Ahmet Hamdi Tanpınar’ın kitabını elime alırken hayli umutluydum. Ama onun bile -yazdığın günlerin havasından kurtulamayarak- bir övgü çemberin­den çıkamadığını gördüm. Basit, kolay bir övgü değil, son yılların en değerli, en güçlü edebiyat tarihçilerinden olan, ayrıca şairliği, romancılığı ile sanat çizgisi­nin altına hiçbir zaman düşmemiş bir yazarın övgüsü. Baştaki kısa yazıda, “Ona kendi sevgimden bir türbe yapmak için,” diyor Ahmet Hamdi Tanpınar.
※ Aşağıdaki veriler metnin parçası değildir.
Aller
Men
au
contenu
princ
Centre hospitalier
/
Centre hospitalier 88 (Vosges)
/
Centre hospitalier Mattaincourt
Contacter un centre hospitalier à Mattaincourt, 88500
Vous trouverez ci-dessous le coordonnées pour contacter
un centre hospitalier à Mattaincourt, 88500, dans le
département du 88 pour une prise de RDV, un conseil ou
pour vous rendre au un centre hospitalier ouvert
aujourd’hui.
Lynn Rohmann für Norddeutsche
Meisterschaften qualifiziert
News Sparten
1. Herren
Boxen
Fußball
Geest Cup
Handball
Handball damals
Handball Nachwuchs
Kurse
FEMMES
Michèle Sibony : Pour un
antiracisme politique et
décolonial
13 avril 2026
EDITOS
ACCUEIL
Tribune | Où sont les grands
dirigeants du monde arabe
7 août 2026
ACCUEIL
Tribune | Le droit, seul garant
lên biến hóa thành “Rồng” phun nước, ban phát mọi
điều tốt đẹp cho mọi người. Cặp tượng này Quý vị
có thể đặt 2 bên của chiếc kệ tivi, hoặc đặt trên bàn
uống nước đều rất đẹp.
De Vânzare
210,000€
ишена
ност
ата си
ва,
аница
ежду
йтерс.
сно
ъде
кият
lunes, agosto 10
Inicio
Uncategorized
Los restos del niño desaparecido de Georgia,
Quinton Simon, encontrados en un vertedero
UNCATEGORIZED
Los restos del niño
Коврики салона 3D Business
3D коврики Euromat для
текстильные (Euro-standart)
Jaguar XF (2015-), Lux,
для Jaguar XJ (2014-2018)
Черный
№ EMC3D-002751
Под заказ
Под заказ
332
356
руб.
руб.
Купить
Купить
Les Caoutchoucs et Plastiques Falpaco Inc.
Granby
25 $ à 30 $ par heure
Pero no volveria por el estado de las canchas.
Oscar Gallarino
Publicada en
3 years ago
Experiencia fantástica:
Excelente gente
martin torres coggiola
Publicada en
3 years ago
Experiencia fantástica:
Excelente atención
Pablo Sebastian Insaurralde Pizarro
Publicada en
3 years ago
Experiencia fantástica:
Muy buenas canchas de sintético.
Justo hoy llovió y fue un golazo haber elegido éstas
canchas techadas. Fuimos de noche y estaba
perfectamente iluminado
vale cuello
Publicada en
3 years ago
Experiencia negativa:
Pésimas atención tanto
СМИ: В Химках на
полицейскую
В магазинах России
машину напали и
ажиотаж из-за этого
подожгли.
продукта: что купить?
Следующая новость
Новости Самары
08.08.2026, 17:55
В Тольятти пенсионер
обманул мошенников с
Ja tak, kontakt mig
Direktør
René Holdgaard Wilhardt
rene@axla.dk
Bu sev­gi yüzünden de – ne yazık ki Yahya Kemal, kendisine eleştirinin türbesini yapabilecek nitelikteki eleştirmenlerin belki de en başta gelenini yitirmiş oluyor.

Kitabın daha başka kusurları da var, dağınık, düzensiz, oransız. Ama bunla­rın sözünü etmemek gerekir, çünkü “Yahya Kemal’in sağlığında yazılmış maka­lelerin” genişletilmesiyle hazırladığı eserine son biçimini vermek fırsatını bula­mamış yazar. Ayrıca, bulabilse de o dağınıklıktan, düzensizlikten, oransızlıktan kurtulma çabası gösterir miydi? Sanmıyorum. Öyle bir tarz seçmiş. Kitabın tadı biraz da bu kusurlarından geliyor. Eleştirmenin sanatçılara yaraşan bir savruk­luk içinde kendini konuya kaptırması. Öyle ki eseri baştan sona büyük bir rahat­lıkla okuyuveriyorsunuz. Meraklı bir roman okur gibi. Elinizden bırakmak, ara vermek istemeden. Bunda üslûbun da etkisi olsa gerek. Kitabın sonuna eklediği kısa yazıda, Prof. Dr. Vehbi Eralp, “Tanpınar’ın nefis ve akıcı üslûbu” diyor… Sözcükleri seçişinde, cümlelerini yoğuruşunda, “ve”lerin yuvarlaklığına sığını­şında, sevmediğim, sevemeyeceğim türlü üslûp oyunlarına girişinde, Ataç’tan bu yana gelişen kuşağın anlayışından çok uzaklara düşen, çok gerilerde kalan Ahmet Hamdi Tanpınar için, H. Vehbi Eralp’in sözünü kabul etmek zorunda­yım. Çağdaş eleştiri anlayışımızın elindeki ölçülere göre “yapılması gereken” onca işi yapıp gene de “nefis ve akıcı” bir üslûba ulaşmakla sanatın gücünü du­yuruyor Ahmet Hamdi Tanpınar. Bu noktada eleştirmenin elinden gelen, ölçü­lerini bir yana bırakıp sanatçının sunduğu tatlara açılmaktır.

Kitapta bölümler yok. Gene de üç bölüm denebilir. Birinci bölümde Ahmet Hamdi Tanpınar’ın Yahya Kemal’in kişiliği karşısındaki yaşantılarını, ikinci ve üçüncü bölümde ise bir yakın çalışma yönteminin şiirlere yönelişini buluyoruz. Şunu da söyleyeyim ki Yahya Kemal bu kitapta -kimilerinin sandığı gibi- çağı­nın içine oturtulmuş, öyle ele alınmış değil. Bir kültür ile edebiyat ortamının içi­ne oturtulmuş, o kadar.

Okurlar Ahmet Hamdi Tanpmar’ın Yahya Kemal’inde bulamayacakları şeyle­ri özleyerek başlamazlarsa, bir sanatçının başka bir sanatçıya “sevgisinden bir türbe” kurduğunu bilerek yola çıkarlarsa, düş kırıklığına uğramayacaklardır sa­nıyorum. Yoksa daha kitabın yirmi ikinci sayfasında -hiç gereği yokken- Yahya Kemal için “Bizim en büyük şairimiz şüphesiz odur” deyiveren; yüz yirmi birin­ci sayfada bunu unutup, “Baki ile Fuzuli şüphesiz en büyük şairlerimizdir” di­ye büyüklük dağıtmakta şaşkına dönen bir eleştirmenin savruklukları arasından eserini yerecek kusurlar, aksaklıklar bulup çıkarmak çok kolay.